◆ Source extract
Are comments on your blog important?
Yes. Next question.
What do you mean “Is that it?” You want more? Blimey! You NBIers are a demanding lot!
Look, as far as I’m concerned, right after providing me with a creative outlet/hobby/platform for saying daft things to amuse myself, comments are what blogging is about. Obviously you want people to read your posts otherwise you wouldn’t have written them, but other than a few numbers on a stats page how do you know if people are reading you? Comments! That’s how! You want your readers to be so impressed that they stop whatever they are doing to actually write to you.
So for the love of all that is holy, turn your ruddy comment feature on and make sure anyone can use it (Blogger & Live Journal I’m looking at you – nothing guarantees I will never read a blog again than finding I can’t leave a comment) and reply to them!
Ahhh, replying to comments. Should you, you wonder? You’re busy after all, you have stuff to do, things to write, should you reply to all the comments you get? Well, and this is a personal choice of course, but I would say yes! yes! and double bloody yes! Look, if someone has been good enough to reach out to you, you really owe it to them to say something back, even if it’s a “Thanks for your kind comment!” or “Cheers for that!” Also, unless you are a a huge blog like Massively then the chances are you aren’t going to be inundated with comments so I wouldn’t worry about it taking over your life
Looking at my stats most posts here never get a single comment and I’d call 2 or 3 on a post a success. Hell, even though I’ve been blogging here for 5 years the single highest commenter has only left a grand total of 56 comments!

(Stored data entries)
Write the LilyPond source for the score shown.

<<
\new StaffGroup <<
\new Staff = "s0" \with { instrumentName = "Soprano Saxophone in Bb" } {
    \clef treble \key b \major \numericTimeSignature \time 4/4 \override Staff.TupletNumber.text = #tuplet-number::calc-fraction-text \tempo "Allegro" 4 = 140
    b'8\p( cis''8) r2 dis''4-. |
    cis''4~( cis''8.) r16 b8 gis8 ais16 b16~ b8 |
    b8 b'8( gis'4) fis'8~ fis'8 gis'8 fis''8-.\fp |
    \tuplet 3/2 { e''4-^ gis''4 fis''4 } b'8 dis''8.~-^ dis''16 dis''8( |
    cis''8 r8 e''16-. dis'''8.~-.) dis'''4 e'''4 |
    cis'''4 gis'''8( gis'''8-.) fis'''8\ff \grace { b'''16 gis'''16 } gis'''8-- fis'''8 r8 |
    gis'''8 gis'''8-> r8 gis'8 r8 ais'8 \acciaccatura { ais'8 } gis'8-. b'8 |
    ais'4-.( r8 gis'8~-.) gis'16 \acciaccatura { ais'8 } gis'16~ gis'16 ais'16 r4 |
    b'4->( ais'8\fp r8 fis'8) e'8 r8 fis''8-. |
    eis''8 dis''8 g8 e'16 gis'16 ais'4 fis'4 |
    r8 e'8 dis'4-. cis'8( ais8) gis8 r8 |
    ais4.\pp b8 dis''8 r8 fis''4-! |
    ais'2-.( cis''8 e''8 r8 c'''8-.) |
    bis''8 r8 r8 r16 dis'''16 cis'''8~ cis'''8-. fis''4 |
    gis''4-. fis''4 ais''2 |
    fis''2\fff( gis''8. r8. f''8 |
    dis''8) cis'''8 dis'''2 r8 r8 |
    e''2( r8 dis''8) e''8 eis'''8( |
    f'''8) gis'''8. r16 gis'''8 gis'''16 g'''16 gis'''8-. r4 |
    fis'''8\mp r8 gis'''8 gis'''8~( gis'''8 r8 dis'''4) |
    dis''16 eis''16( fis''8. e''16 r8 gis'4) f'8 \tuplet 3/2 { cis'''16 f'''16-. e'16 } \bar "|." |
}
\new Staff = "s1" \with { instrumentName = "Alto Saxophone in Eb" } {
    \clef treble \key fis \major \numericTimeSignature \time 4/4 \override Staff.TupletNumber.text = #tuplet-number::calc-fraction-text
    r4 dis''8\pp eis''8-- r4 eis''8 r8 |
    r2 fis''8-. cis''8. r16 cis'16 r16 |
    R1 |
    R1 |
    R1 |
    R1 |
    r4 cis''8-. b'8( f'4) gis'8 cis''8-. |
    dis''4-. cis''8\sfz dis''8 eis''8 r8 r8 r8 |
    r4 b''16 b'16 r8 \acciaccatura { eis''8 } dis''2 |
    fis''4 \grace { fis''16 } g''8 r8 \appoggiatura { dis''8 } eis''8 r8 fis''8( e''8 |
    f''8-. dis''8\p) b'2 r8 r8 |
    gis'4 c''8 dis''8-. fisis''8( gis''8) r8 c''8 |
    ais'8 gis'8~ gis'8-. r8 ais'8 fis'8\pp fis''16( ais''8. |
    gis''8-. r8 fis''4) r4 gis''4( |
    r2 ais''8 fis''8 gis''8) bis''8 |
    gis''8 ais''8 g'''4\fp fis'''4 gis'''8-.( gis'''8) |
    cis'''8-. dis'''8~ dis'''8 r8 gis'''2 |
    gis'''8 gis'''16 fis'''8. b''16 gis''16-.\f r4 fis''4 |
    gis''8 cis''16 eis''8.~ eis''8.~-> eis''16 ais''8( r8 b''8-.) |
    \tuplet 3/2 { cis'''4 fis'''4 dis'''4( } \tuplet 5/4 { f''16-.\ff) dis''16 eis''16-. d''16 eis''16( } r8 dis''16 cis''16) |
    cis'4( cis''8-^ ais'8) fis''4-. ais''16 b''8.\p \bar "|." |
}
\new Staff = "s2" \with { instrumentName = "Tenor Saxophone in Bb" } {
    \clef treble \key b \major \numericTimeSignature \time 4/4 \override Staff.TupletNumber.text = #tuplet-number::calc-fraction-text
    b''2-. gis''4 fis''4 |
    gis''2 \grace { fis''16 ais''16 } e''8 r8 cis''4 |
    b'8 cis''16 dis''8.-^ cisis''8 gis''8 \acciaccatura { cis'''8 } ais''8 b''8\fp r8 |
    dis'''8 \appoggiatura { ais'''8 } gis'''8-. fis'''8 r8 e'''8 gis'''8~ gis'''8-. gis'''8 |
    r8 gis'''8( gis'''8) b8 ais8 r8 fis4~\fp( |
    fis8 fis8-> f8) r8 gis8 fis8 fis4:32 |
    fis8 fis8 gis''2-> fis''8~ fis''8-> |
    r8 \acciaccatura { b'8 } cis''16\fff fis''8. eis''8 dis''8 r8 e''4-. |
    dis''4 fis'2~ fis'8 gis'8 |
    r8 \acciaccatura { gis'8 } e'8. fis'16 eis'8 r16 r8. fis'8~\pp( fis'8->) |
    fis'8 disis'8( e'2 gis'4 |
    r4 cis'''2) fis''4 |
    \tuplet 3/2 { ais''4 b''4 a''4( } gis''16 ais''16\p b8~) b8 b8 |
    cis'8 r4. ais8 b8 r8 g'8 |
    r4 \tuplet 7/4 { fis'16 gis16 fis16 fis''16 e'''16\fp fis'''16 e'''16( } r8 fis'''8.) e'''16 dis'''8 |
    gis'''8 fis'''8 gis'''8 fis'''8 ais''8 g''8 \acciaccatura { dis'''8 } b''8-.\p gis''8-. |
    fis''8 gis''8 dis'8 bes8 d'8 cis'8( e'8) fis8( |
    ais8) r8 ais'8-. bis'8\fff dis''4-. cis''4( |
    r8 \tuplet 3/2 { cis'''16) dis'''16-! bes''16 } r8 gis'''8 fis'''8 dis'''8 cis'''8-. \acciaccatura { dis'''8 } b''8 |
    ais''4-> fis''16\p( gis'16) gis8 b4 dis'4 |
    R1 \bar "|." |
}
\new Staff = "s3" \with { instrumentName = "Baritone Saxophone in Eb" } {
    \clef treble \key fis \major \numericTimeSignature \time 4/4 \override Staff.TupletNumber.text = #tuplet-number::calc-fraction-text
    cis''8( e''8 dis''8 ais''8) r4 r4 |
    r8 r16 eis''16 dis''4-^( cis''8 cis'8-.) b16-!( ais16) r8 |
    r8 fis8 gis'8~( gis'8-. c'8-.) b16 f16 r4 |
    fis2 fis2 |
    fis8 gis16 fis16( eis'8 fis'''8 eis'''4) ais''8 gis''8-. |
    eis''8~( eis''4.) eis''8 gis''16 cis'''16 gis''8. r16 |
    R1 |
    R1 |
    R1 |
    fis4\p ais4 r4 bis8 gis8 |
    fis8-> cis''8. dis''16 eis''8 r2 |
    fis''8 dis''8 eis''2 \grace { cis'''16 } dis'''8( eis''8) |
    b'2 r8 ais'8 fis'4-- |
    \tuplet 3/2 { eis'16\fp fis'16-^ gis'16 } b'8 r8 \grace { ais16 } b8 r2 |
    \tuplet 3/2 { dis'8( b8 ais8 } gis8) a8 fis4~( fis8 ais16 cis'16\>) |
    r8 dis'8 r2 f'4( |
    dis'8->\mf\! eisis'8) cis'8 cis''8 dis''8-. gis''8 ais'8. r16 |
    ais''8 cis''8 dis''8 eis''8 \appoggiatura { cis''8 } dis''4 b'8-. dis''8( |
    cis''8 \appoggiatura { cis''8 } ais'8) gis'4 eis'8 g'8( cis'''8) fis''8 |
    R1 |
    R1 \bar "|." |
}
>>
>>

◆ Exercise
Answer these from the blog post on comments:
(a) Which two blogging platforms does the writer call out when urging bloggers to let anyone comment?
(b) How many comments on a post would the writer count as a success?
(c) What total number of comments has the blog's single highest commenter left?

◆ Reply
(a) Blogger and Live Journal
(b) 2 or 3
(c) 56